By Taylor Viles– 1851 Staff
When Allie Clancy enrolled in a high school class called “media remix,” she had no idea it was going to change her life and decide her future.
The youngest of three, Clancy “was a little spitfire” as described by her mother, Suzy. “We used to call her an angel and a devil because she could be so sweet but then she could be such a devil [so] we got her pajamas that had angels and devils on them,” she said. Indeed, she was so devilish that when she broke her arm after wrestling with her sister and brother, she proceeded to use her pink cast as a weapon against them.
But Clancy grew out of her childish ways as she channeled her energy into running track in high school, a sport her father had also been a star in. Not only did she run track, but “she tried out everything, …swimming…softball…[and] cheerleading…,” said her mother Suzy.
It was the cheerleading that persuaded her to look into the media remix class. “I thought that meant remixing songs, so I took it,” said Clancy. The class ended up being a video class and Clancy’s romance with the media industry took flight. “I loved writing a story,” she said. “If I hadn’t taken that class with that teacher, I don’t think I would’ve found video.”
As she began to improve her video skills, she was introduced to a large competition where she would have to make a Public Service Announcement (PSA). Shockingly for Clancy, she took home first place and this is when she began to realize communications was the right field for her. “Working on these projects in highschool…gave me a lot of confidence that I could be good at it,” said Clancy.
For college, she stayed close to her home in the North Shore deciding on Lasell College in Newton and majoring in “Entertainment Media.” Clancy didn’t wait to get involved on campus as she joined LCTV in the first semester of her first year. Only, there was no tv station like there is today and only one show was consistently filmed.
Through LCTV, she met Tom Baker, who eventually became president of the club. Baker, one year older than Clancy said at first she was kind of quiet but as soon as he got to know her, her confidence busted out. “I was blown away by how creative she truly is,” he said. Baker eventually passed his torch to Clancy both literally and figuratively as he also picked her to replace him as the next president of LCTV.
Clancy didn’t let the size of LCTV hinder her in accomplishing her dreams in the industry though. In the beginning of Sophomore year she received an email from Lasell Professor Meryl Perlson about “NESN Next Producer,” a program for college students who want to go into the media industry. The goal was to make a short video about the upcoming Red Sox season.
Clancy pounced on the opportunity and spent her sophomore year working on her submission with help from Perlson on the side. “I was really impressed with what she had accomplished as a sophomore,” said Perlson. “I thought…the project that she made showed a depth of storytelling… She really pulled it together in a way that not all sophomores can do at that point.”

▸ Dataset content:
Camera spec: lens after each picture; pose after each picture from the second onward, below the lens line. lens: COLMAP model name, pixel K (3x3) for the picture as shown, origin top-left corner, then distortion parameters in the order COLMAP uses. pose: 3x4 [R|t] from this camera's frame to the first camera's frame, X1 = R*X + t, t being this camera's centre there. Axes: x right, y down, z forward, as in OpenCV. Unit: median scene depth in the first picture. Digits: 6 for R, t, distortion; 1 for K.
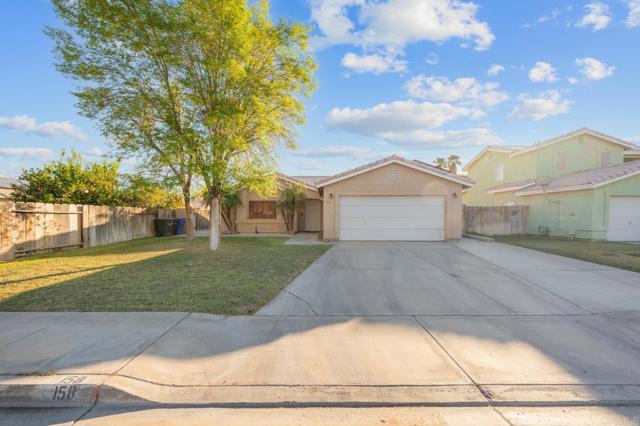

▸ Exercise description: Please carry the profile of Allie Clancy further, starting right after its last sentence.

▸ Written response:
“I had a lot of ideas at first and I narrowed it down to one,” said Clancy. “It took so much work.” She explained that the day before the final submission was due, she realized she hated the product she had produced. She was able to reconstruct the video, working on it nonstop until it was something she could be proud of. Clancy isn’t afraid to part with her work even if she’s spent hours on it and is therefore attached. She even has a somewhat gruesome saying to go along with her ideology too. “Sometimes you have to kill your babies,” said Perlson quoting Clancy.
Her hard work paid off and live during a Red Sox game broadcast in the Spring of 2018, Clancy was surprised with the news that she was the winner. “It’s such an absurd feeling to think about it because they tricked me… I remember [Red Sox Chairman Tom Werner] saying, ‘well you’re the winner.’ I just got tunnel vision… I was elated, it was the best feeling I’ve ever had.” She not only won a large cash prize but was also guaranteed an internship with NESN for that summer.
“It was a really unique internship because I was a production assistant to the creative producer Justine [Pouravelis].” One of her main jobs was to assist with a golf show with Bruins Color Commentator Andy Brickley. She said she assisted with “pre-production research of guests on the show.”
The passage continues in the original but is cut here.